» **Record extracts**
——————————
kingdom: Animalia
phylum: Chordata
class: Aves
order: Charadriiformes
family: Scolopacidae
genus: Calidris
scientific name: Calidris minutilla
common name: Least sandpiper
——————————
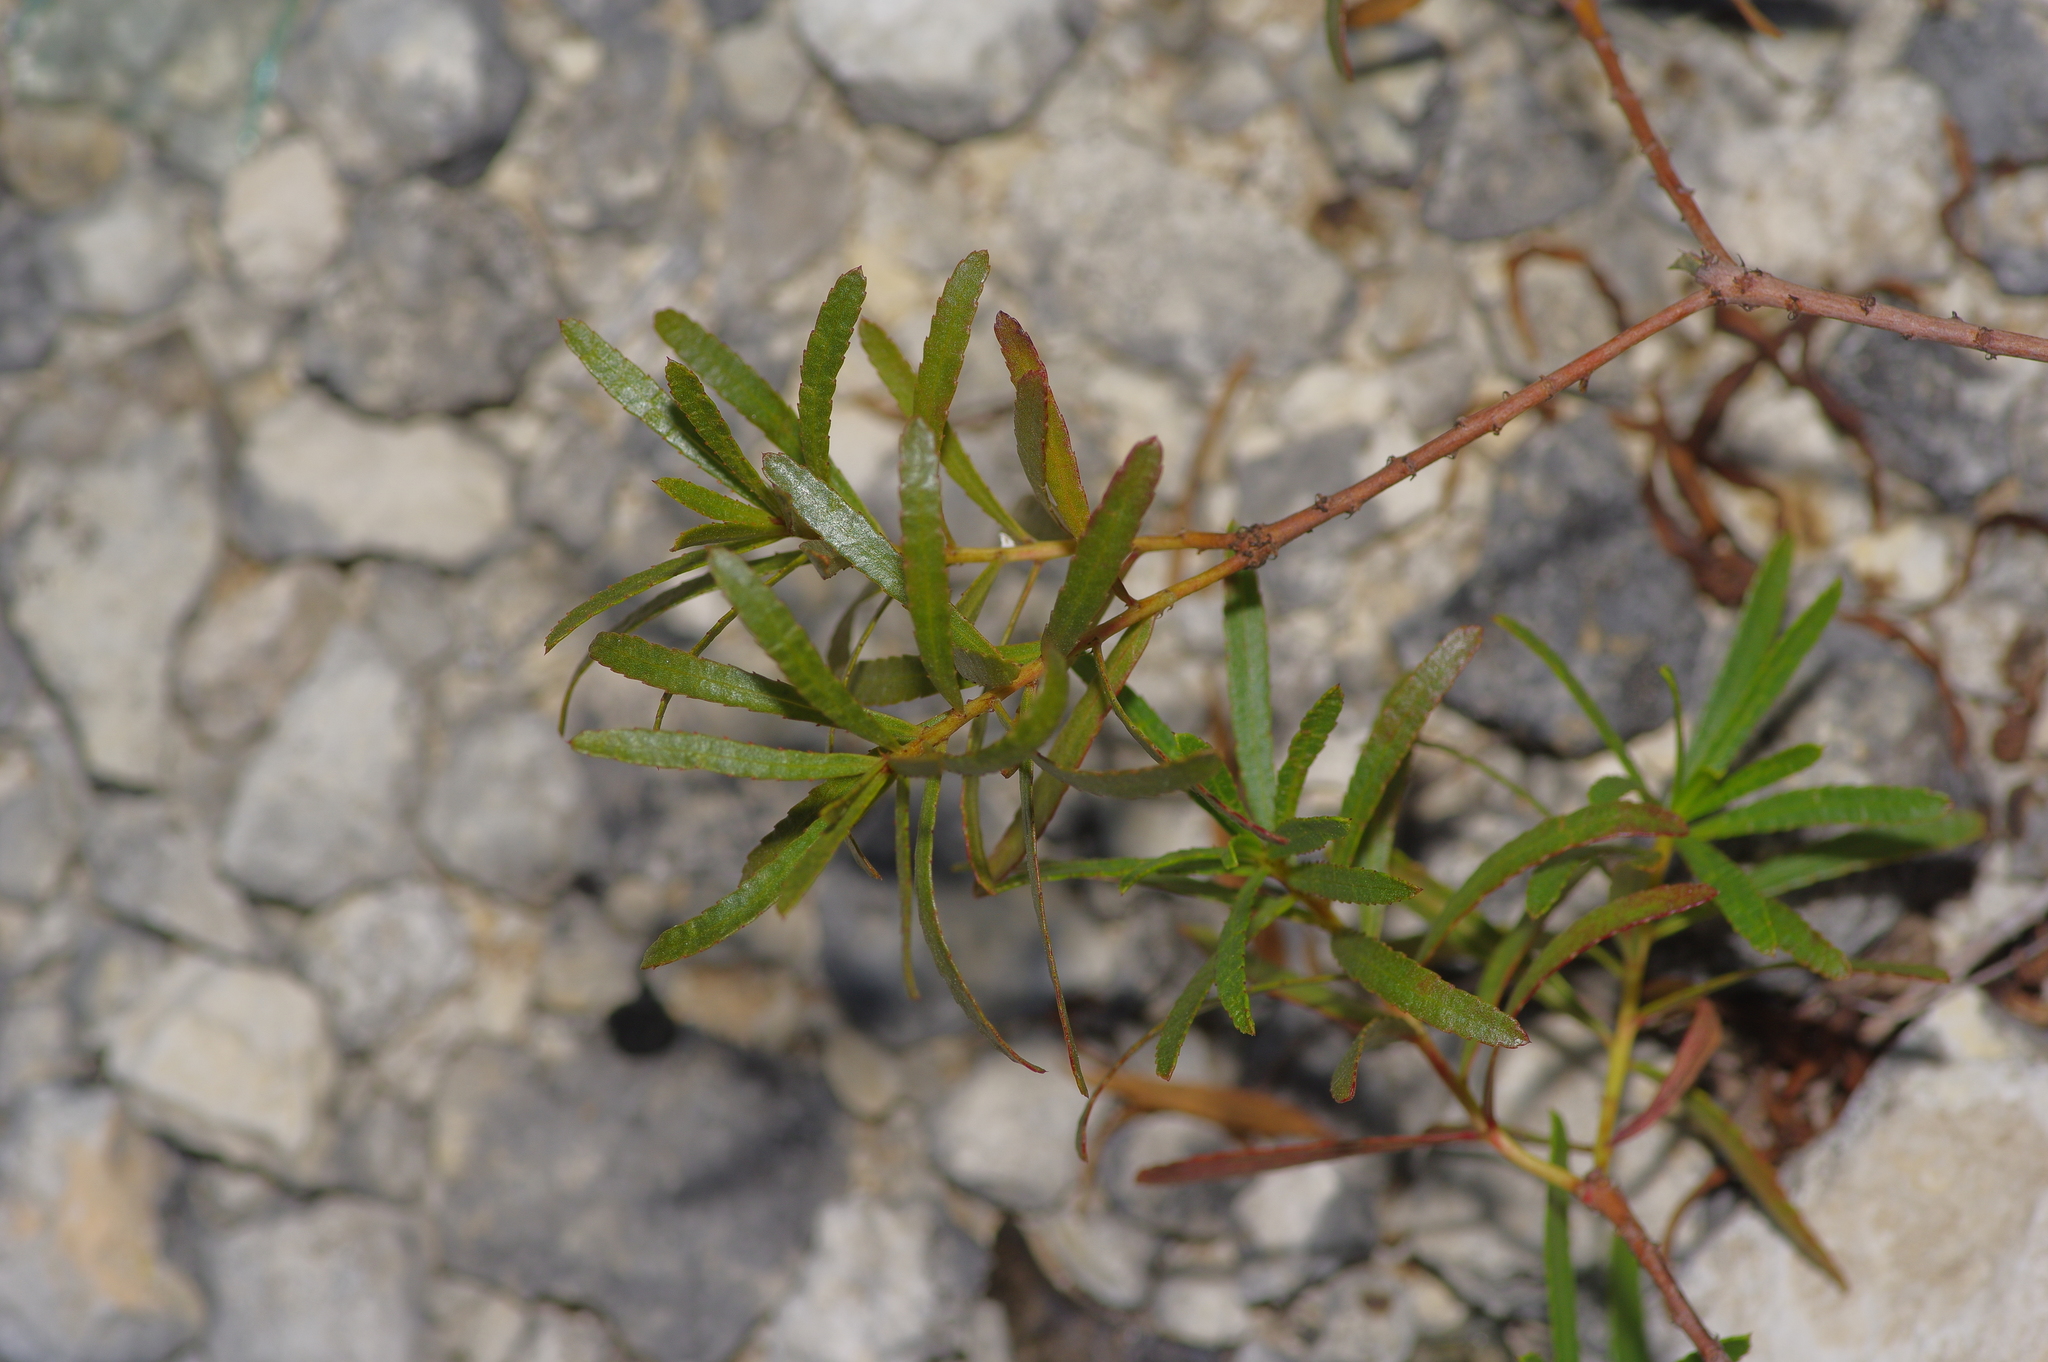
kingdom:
——————————
» **Objective**
Copy the material from the line containing "phylum: Chordata" through the line containing "scientific name: Calidris minutilla", both included, reproducing each line without change.

» **Exercise result**
phylum: Chordata
class: Aves
order: Charadriiformes
family: Scolopacidae
genus: Calidris
scientific name: Calidris minutilla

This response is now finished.